SAD is more serious. The American Psychiatric Association notes that the following may be symptoms of SAD if they persist for two weeks or more:
- Feeling of sadness or depressed mood
- Marked loss of interest or pleasure in activities once enjoyed
- Changes in appetite; usually eating more, craving carbohydrates
- Change in sleep; usually sleeping too much
- Loss of energy or increased fatigue despite increased sleep hours
- Increase in restless activity (e.g., hand-wringing or pacing) or slowed movements and speech
- Feeling worthless or guilty
- Trouble concentrating or making decisions
- Thoughts of death or suicide or attempts at suicide
What Causes the Winter Blues and SAD?
The human body, and our moods, can be strongly affected by the sunlight exposure. In the winter, shorter days and less time outside in the frigid weather results in:
- Decreased production of serotonin, which has been linked with depression.
- Increased production of melatonin, which makes people sleepy and lethargic.
Changes in the amount of exposure to sunlight can also interrupt your circadian rhythm, which is the biologic clock inside of the human body that regulates your patterns of sleep.
Who Is at High Risk for the Winter Blues and SAD?
Certain groups are at elevated risk for the winter blues and SAD. Women are more likely to have winter blues and SAD than men, and young adults (18 – 30 year-old) are more likely to experience it than older adults.
Because winter blues and SAD are caused by reduced exposure to sunlight, geography plays an important role in determining risk. Those living at higher latitudes, where winter days are shortest, are most at risk, which means that those living in the northernmost parts of the U.S. and those in Canada are at greatest risk.
How Can I Manage My Winter Blues?
If you are suffering from the winter blues, you should try to:
- Exercise regularly
- Go to sleep and wake up on a regular schedule
- Make regular plans with friends and family, since being social can improve your mood
- Take time for yourself to engage in enjoyable activities
How is SAD Treated?
Treatments for SAD can include:
- Light therapy, which involves sitting in front of bright lightboxes that mimic natural light but filter out the harmful ultraviolet (UV) light. People who have this treatment typically see improvement within one to two weeks.

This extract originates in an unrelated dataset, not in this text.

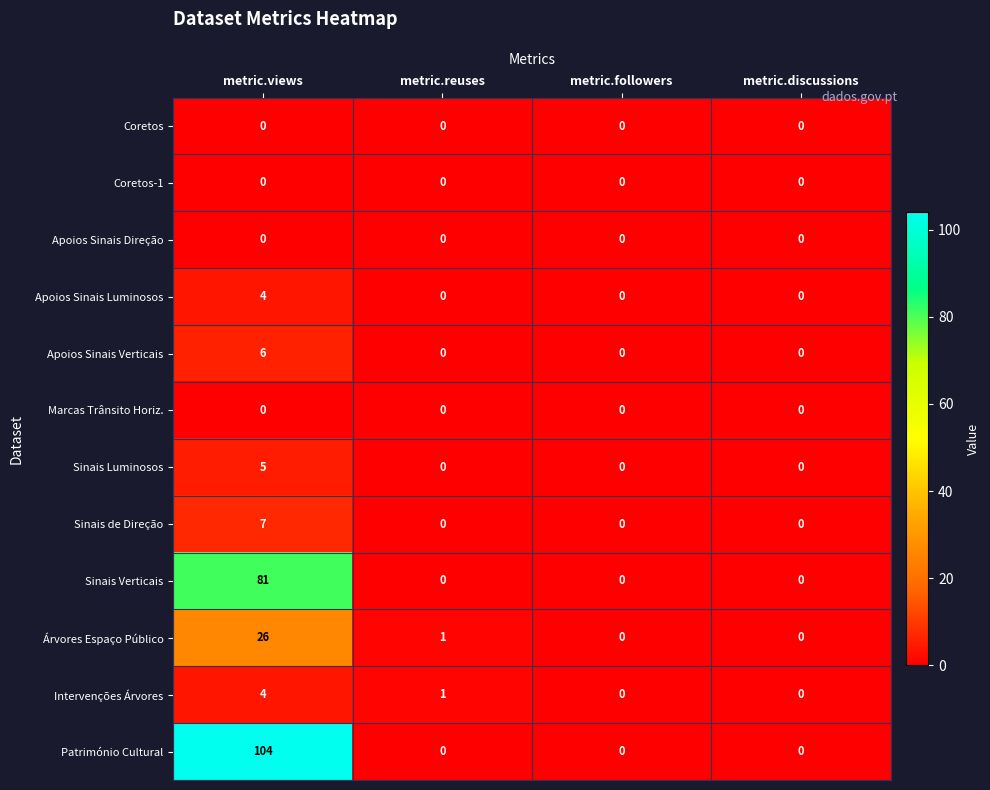

At which category is the sum across all series the highest?

metric.views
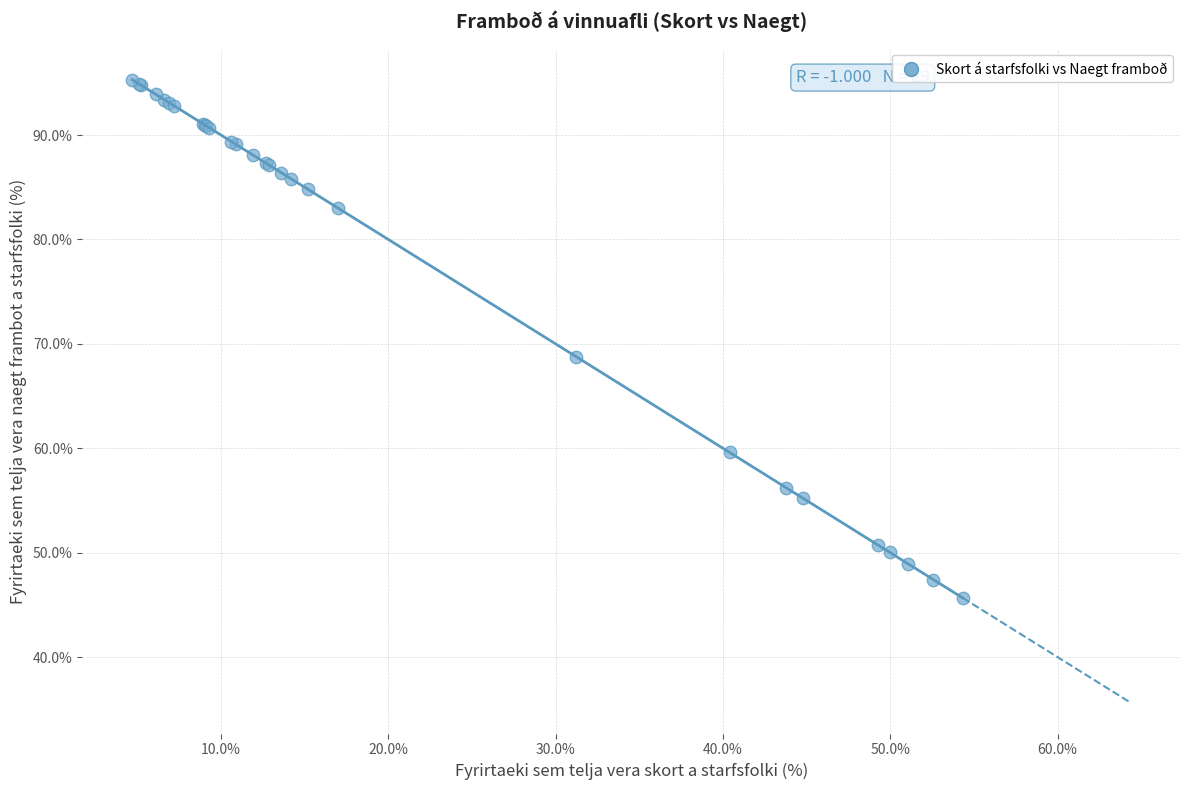

What Y value in the scatter plot is closest to 70?

68.8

- Cognitive Behavioral Therapy (CBT) counseling, also known as “talk therapy,” which is shown to be effective to treat SAD.
- Medications, such as Selective Serotonin Reuptake Inhibitors (SSRIs), which are antidepressants often used to treat SAD.
The Bottom Line: You’re Not Alone, and Treatment is Available
Remember, you should not blame yourself for experiencing the winter blues or SAD. It is a common disorder in winter in northern climates, and these changes are often beyond your control.
That said, if you think you have symptoms, there are several things you can do to reduce your symptoms. If you are only experiencing the winter blues, you might try some of the self-help tips in this post. If you think you are experiencing SAD, you should probably talk to a mental health professional. Your university’s counseling office is a great place to start.